On this date 50 years ago, an Atlanta jury awarded Georgia Athletic Director Wally Butts $3.06 million in damages for a story published in the Saturday Evening Post that alleged he and Alabama head coach and AD, Paul W. Bryant had conspired to fix the 1962 game between the two teams. Butts, who had lost his job as a result of the scandal, eventually collected $460,000.
Soon after the judgement Bryant settled with the Post for $300,000. In his autobiography, Bryant said the strain of the experience had "taken 10 years off my life."
In 1986, James Kirby, who had attended the trial as an observer for the SEC, penned a book on the case, Fumble.

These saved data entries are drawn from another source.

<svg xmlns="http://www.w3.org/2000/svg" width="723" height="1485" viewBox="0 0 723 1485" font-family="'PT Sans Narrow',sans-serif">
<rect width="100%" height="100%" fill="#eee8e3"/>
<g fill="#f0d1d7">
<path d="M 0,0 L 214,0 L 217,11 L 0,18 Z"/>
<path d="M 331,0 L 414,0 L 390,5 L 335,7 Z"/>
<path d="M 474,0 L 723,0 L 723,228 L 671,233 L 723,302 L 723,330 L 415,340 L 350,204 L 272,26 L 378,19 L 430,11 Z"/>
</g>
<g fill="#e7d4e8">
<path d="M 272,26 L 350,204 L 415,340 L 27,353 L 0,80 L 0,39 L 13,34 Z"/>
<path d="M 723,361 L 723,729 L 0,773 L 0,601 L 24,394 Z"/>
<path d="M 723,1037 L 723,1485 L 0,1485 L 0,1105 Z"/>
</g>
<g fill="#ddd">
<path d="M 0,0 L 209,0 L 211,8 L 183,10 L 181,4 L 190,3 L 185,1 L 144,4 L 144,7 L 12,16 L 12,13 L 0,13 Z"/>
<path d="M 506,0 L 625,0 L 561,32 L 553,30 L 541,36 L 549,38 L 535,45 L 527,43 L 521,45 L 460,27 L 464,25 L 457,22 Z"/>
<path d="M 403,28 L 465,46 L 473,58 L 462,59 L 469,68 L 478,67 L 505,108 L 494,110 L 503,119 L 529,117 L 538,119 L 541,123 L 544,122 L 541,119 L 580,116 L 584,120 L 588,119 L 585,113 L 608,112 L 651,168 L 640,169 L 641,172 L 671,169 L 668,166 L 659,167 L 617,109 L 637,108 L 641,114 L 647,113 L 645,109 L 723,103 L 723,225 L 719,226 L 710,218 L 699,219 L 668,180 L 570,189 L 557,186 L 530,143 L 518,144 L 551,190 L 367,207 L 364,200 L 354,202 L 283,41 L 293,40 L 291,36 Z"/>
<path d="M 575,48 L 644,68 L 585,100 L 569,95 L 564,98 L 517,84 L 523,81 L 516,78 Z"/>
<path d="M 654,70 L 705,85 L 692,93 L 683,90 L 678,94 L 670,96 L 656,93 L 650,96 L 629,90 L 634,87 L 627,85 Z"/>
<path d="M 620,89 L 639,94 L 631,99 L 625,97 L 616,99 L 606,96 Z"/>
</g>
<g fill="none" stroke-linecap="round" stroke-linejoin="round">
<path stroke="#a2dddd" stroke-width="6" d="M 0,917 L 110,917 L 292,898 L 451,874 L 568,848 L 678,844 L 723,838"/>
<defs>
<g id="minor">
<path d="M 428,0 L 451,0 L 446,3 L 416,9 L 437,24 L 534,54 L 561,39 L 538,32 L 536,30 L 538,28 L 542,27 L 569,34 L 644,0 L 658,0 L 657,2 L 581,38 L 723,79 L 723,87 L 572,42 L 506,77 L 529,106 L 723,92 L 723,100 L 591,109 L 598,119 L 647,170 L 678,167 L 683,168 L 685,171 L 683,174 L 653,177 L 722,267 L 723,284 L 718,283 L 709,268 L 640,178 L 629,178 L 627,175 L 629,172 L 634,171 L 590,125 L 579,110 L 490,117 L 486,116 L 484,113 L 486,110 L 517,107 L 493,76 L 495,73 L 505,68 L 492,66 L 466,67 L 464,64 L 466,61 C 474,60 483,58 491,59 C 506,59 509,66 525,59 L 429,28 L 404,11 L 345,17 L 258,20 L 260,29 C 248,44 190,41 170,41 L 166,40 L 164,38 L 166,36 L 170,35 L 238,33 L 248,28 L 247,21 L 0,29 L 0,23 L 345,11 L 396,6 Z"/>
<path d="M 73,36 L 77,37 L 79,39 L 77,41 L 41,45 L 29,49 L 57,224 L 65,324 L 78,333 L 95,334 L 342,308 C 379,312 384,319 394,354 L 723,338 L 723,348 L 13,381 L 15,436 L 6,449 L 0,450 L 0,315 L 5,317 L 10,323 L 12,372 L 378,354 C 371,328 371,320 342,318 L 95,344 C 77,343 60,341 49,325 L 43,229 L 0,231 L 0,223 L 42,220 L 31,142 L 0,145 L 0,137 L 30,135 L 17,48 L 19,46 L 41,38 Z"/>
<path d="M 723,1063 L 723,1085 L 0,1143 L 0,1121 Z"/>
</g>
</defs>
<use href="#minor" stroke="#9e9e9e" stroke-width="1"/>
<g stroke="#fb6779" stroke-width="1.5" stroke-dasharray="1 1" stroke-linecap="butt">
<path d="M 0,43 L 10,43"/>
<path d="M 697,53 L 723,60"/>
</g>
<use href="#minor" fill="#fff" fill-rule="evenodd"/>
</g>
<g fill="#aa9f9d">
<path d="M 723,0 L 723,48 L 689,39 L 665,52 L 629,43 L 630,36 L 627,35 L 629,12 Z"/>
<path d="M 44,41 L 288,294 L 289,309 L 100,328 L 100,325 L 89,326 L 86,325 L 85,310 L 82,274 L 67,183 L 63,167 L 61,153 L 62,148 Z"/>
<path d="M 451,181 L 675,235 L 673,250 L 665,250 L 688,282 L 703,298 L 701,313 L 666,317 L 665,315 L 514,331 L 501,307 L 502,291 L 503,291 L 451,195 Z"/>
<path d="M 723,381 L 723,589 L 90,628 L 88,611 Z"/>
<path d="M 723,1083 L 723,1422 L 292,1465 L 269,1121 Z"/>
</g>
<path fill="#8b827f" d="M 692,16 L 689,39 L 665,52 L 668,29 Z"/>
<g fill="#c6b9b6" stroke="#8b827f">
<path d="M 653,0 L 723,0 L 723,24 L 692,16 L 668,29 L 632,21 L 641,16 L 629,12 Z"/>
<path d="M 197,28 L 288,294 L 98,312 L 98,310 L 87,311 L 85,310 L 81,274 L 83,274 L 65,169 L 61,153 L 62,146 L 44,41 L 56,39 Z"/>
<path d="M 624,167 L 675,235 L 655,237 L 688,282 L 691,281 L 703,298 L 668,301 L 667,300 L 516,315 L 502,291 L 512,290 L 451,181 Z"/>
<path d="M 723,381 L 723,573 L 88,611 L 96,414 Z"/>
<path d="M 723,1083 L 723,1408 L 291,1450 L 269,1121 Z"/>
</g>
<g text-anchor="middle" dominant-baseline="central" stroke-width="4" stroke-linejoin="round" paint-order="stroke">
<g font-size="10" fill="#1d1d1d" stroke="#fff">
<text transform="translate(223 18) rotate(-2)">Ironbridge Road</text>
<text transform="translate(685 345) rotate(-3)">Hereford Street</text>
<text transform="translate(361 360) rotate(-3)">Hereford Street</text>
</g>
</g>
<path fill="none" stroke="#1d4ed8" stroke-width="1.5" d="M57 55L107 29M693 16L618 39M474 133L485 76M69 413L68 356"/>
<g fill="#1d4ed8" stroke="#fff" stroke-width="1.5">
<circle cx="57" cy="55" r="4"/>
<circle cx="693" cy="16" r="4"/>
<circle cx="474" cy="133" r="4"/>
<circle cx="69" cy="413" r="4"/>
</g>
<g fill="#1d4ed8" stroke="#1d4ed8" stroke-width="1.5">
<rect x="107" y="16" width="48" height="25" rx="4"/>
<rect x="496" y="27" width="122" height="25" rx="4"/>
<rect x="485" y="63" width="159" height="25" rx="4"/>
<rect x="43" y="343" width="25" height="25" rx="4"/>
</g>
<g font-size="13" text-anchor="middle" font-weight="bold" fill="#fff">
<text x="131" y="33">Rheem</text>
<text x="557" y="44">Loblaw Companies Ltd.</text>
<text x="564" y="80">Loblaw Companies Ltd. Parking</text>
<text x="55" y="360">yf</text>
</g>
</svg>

Dawg Sports' own T. Kyle King produced an exhaustive and withering analysis of both the case and Kirby's book for Roll Bama Roll in 2010. If you want to learn more about this tumultuous episode in the history of Georgia and Alabama football, you would be hard-pressed to find a better place to go.
That said, if you want to know more I have dug up links to some of the better source material (including the Associated Press story of the verdict you can get by clicking the newspaper headline above):
- The orginal article, "The Story of A College Football Fix," which appeared in the March 23, 1963 issue of The Saturday Evening Post.
- The notes taken by Atlanta insurance agent George Burnett of the phone call between Butts and Bryant that eventually led to the expose.
- An exerpt from Bryant's statewide televised press conference prior to the release of the story refuting the allegations against he and Butts.
- The overview of the trial by Sports Illustrated's Dan Jenkins, "A Trial That Has the South Seething," published as the proceedings began in August 1963.
- The Saturday Evening Post's summation of the case and its eventual outcomes, "Why Did the Post Lose It's $10 Millon Case?," posted on the 50th anniversary of the article's publication.
- Curtis Publishing Co. v. Butts, 388 U.S. 130 (1967): The ruling by the US Supreme Court that ended the legal battle and established the standard of First Amendment protection against defamation claims brought by private individuals.
- The Atlanta Journal Constitution's disingenious defense of former columist Furman Bisher's contribution to the infamous expose. (Bisher did not pen the piece but he did provide quotes reportedly from Georgia's coach Johnny Griffth which were proved during the trial to have been fabricated.)